— WHAT YOU SHOULD DO —
Reproduce the following data verbatim, line by line, omitting the pictures.

— SOURCE DATA —
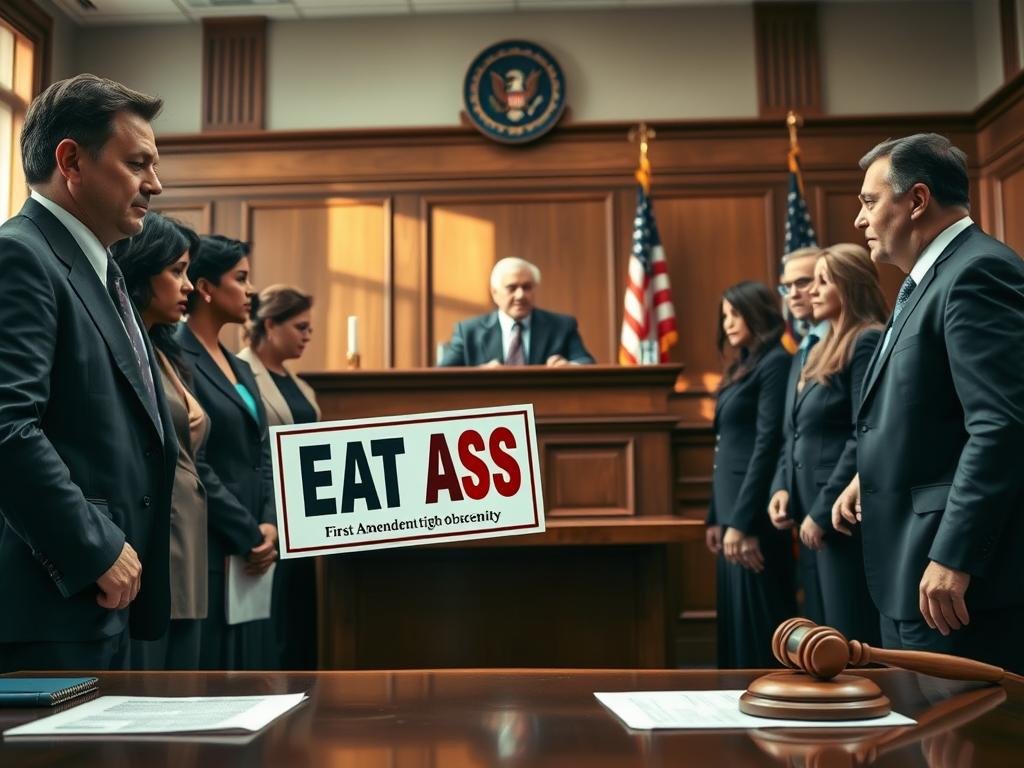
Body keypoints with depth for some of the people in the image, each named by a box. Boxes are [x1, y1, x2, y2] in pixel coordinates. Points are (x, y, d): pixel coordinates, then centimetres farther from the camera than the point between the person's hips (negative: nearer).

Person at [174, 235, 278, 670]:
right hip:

— REPLY TO THE EXERCISE —
Body keypoints with depth for some of the people in the image, each named by a box. Boxes are [x1, y1, x2, y2] in pixel coordinates. Points are (x, y, d): pixel coordinates, then centimetres farther from the camera than the point between the person's hips (negative: nearer).

Person at [174, 235, 278, 670]:
right hip:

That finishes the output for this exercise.